Le 26 mai 2021, le tribunal de district de La Haye a ordonné à Royal Dutch Shell (RDS) de réduire ses émissions nettes de CO2 (en y intégrant le scope 3) de 45 % en 2030 par rapport aux niveaux de 2019. Cette information a été largement relayée par la presse internationale. Shell envisage de faire appel de la décision. L’action a été engagée en avril 2019 par sept ONG au nom de plus de 17 000 citoyens néerlandais. Les demandeurs affirmaient qu’en continuant d’investir des sommes considérables dans la production de combustibles fossiles, Shell menaçait les droits humains.
Auparavant, Shell avait défini une nouvelle stratégie climatique avec pour objectif de réduire l’intensité carbone nette de ses produits d’au moins 6 % d’ici 2023, de 20 % d’ici 2030, de 45 % d’ici 2035 et de 100 % d’ici 2050 par rapport aux niveaux de 2016, mais avec un montant d’investissement dans les énergies fossiles et dans la chimie supérieur à celui que le groupe orientera vers les énergies renouvelables. Les ONG ont largement exprimé leur scepticisme, de même qu’une bonne partie de la communauté financière. Lors de la dernière assemblée générale de Shell, les investisseurs ont d’ailleurs soutenu, à hauteur de 30,47 % des suffrages, un projet de résolution sur la stratégie de transition du groupe déposé par des actionnaires (IE n° 346). En quelque sorte, le tribunal rejoint le clan des sceptiques en affirmant que la politique climatique de Shell n’est pas concrète, pleine d’incertitudes et qu’elle ne fait pas assez.

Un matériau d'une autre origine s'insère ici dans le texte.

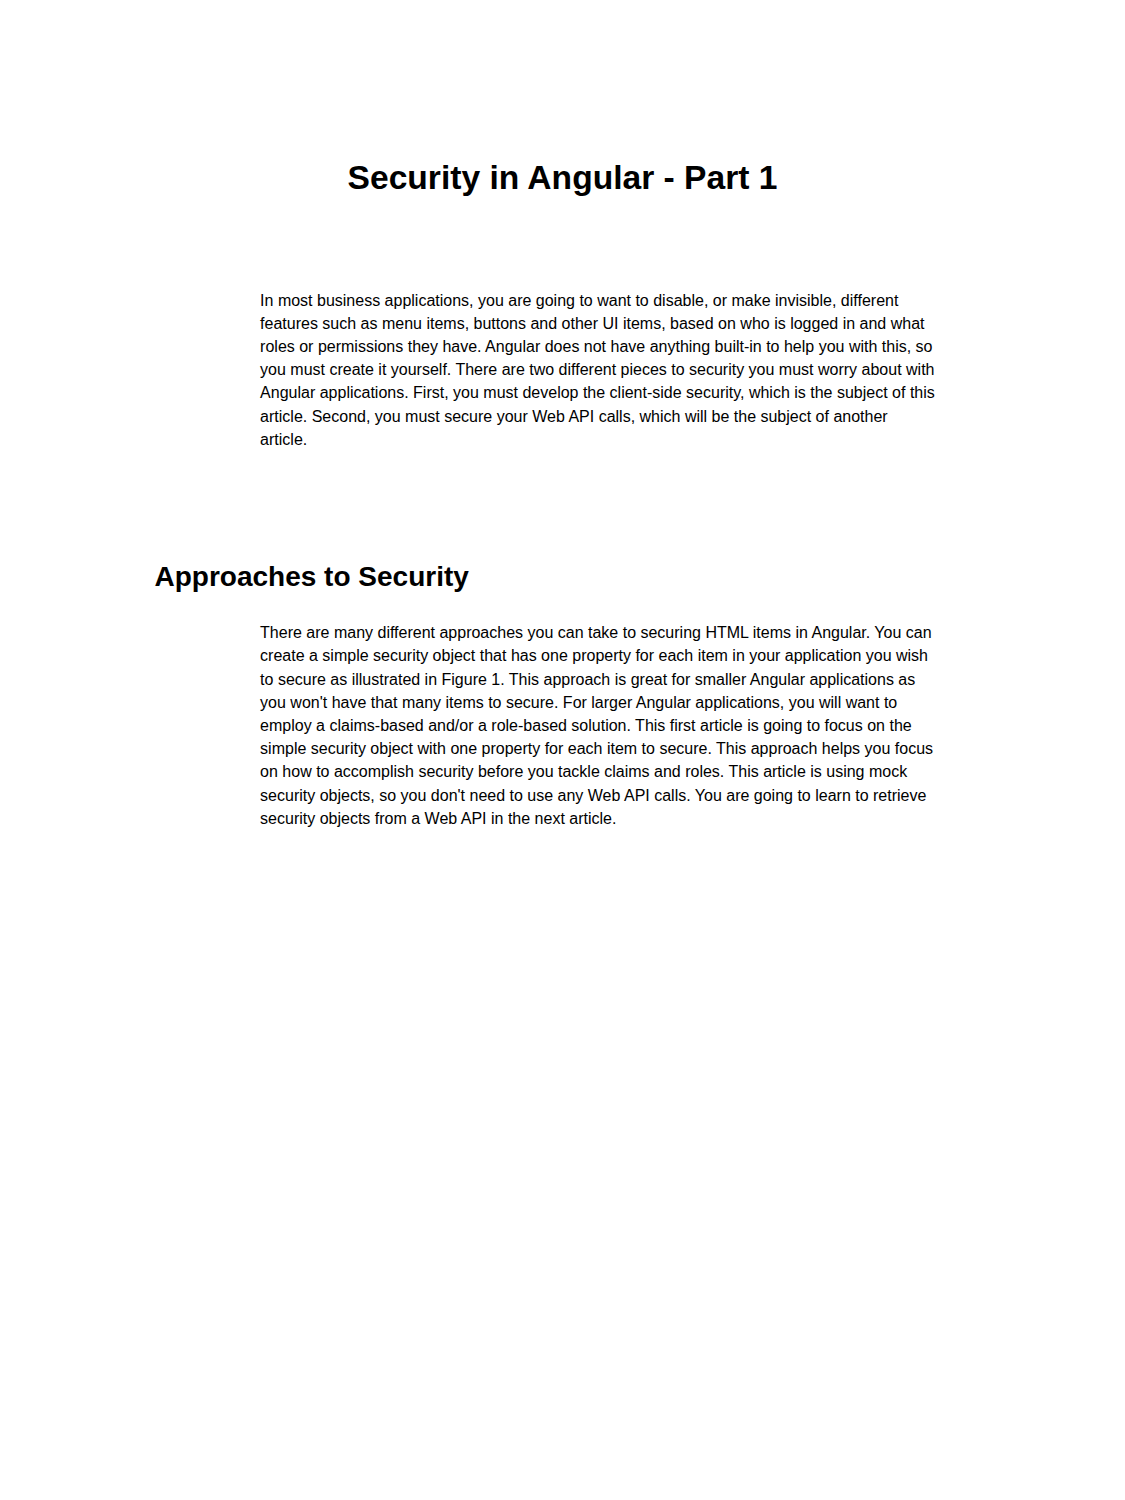Security in Angular - Part 1
In most business applications, you are going to want to disable, or make invisible, different features such as menu items, buttons and other UI items, based on who is logged in and what roles or permissions they have. Angular does not have anything built-in to help you with this, so you must create it yourself. There are two different pieces to security you must worry about with Angular applications. First, you must develop the client-side security, which is the subject of this article. Second, you must secure your Web API calls, which will be the subject of another article.
Approaches to Security
There are many different approaches you can take to securing HTML items in Angular. You can create a simple security object that has one property for each item in your application you wish to secure as illustrated in Figure 1. This approach is great for smaller Angular applications as you won't have that many items to secure. For larger Angular applications, you will want to employ a claims-based and/or a role-based solution. This first article is going to focus on the simple security object with one property for each item to secure. This approach helps you focus on how to accomplish security before you tackle claims and roles. This article is using mock security objects, so you don't need to use any Web API calls. You are going to learn to retrieve security objects from a Web API in the next article.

Si elle est susceptible d’appel, cette décision est considérée comme historique par la communauté des acteurs engagés et pourrait déclencher d’autres poursuites judiciaires à l’encontre des sociétés énergétiques. Le tribunal reconnaît que l’entreprise ne peut résoudre à elle seule le problème mondial du changement climatique. Mais il ajoute que « cela ne la dégage pas de sa responsabilité partielle et individuelle de prendre sa part concernant les émissions qu’elle peut contrôler et influencer ». C’est aussi la première fois qu’un tribunal impose un objectif de réduction de GES.
Cette décision s’inscrit dans une forte tendance à la hausse des actions juridiques sur la question climatique. Ainsi, le nombre d’affaires portées devant les tribunaux a presque doublé au cours des trois dernières années, passant de 884 cas en 2017 à plus de 1 550 en 2020 dans 38 pays, selon un rapport du Programme des Nations unies pour le développement (PNUE) publié en début d’année. D’après les experts qui suivent la question, les nouvelles techniques juridiques et les victoires créent des précédents et alimentent la tendance. D’autres soulignent que les juges sont davantage proactifs. L’ONU prévoit que l’augmentation des litiges climatiques se poursuive et intègre progressivement la cause des personnes déplacées. L’organisation note aussi que les actions sont initiées par des groupes de plus en plus diversifiés, en particulier les personnes âgées, les jeunes et les populations autochtones. Associée à cette tendance, l’affaire Shell pourrait ainsi commencer à sérieusement inquiéter les investisseurs envers le secteur pétro-gazier.